Control which value points are shown
You can highlight individual data markers (values) in a line sparkline by making some or all of the markers visible.
In this sparkline, the high value marker is green, and the low value marker is orange. All other markers are shown in black.
To show all values, select the Markers check box.
To show negative values, select the Negative Points check box.
To show the highest or the lowest values, select the High Point or Low Point check boxes.
To show the first or the last values, select the First Point or Last Point check boxes.
Change the style of or format sparklines
Use the Style gallery on Design tab, which becomes available when you select a cell that contains a sparkline.
Select a single sparkline or a sparkline group.
To apply a predefined style, on the Design tab, in the Style group, click a style or click the arrow at the lower right corner of the box to see additional styles.
To apply specific formatting to a sparkline, use the Sparkline Color or the Marker Color commands.
Show or hide data markers
On a sparkline that has the Line style, you can show data markers so that you can highlight individual values.
Select a sparkline.
In the Show/Hide group, on the Design tab, select any of the check boxes to show individual markers (such as high, low, negative, first, or last), or select the Markers check box to show all markers.
Clearing a check box hides the specified marker or markers.
Show and customize axis settings
You can select Date Axis Type (in the Group group, click Axis) to format the shape of the chart in a sparkline to reflect any irregular time periods in the underlying data.
In a line sparkline, applying the Date Axis type can change the slope of a plotted line and the position of its data points in relation to each other.
In a column sparkline, applying the Data Axis type can change the width of and increase or decrease the distance between the columns, as shown in the following image.
In the example shown here, there are two column sparklines that use data from the same range. The sparkline with the “Trend” label uses the General Axis type, and the sparkline with the “Trend (Data Axis Type)” label uses the Date Axis type. In each sparkline, the first two data points are separated by two months, and the second and third are separated by seven months. By applying the Date Axis type, the space between the three columns changes proportionally to reflect the irregular time periods.
You can also use these Axis options to set minimum and maximum values for the vertical axis of a sparkline or sparkline group. Setting these values explicitly helps you control the scale so that the relationship between values is shown in a more meaningful way.

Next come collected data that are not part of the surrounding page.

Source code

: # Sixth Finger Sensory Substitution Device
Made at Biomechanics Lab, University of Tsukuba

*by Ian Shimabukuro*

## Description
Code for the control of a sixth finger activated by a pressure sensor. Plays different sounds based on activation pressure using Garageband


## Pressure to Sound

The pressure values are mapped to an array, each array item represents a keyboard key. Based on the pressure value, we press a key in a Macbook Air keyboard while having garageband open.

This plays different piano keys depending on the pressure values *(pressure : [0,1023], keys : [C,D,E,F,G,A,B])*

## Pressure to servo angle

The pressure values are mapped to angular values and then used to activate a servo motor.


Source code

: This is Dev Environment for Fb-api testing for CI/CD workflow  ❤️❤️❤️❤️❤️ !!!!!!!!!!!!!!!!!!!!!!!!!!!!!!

With the sparkline or sparkline group selected, in the Group group, click Axis.
Under Vertical Axis Minimum Value Options or Vertical Axis Maximum Value Options, click Custom Value.
Set minimum or maximum values that you feel will best emphasize the values in the sparklines.
You can increase the height of the row that contains the sparkline to more dramatically emphasize the difference in data values if some is very small and some is very large.
You can also use the Plot Data Right-to-Left option to change the direction in which data is plotted in a sparkline or sparkline group.
If there are negative values in your data, you can emphasize this by showing a horizontal axis in your sparkline.
With the sparkline or sparkline group selected, in the Group group, click Axis.
Under Horizontal Axis Options, click Show Axis.
Any sparklines that contain negative data will display a horizontal axis at 0.
Handle empty cells or zero values
You can control how a sparkline handles empty cells in a range (and thus how the sparkline is displayed) by using the Hidden and Empty Cell Settings dialog box.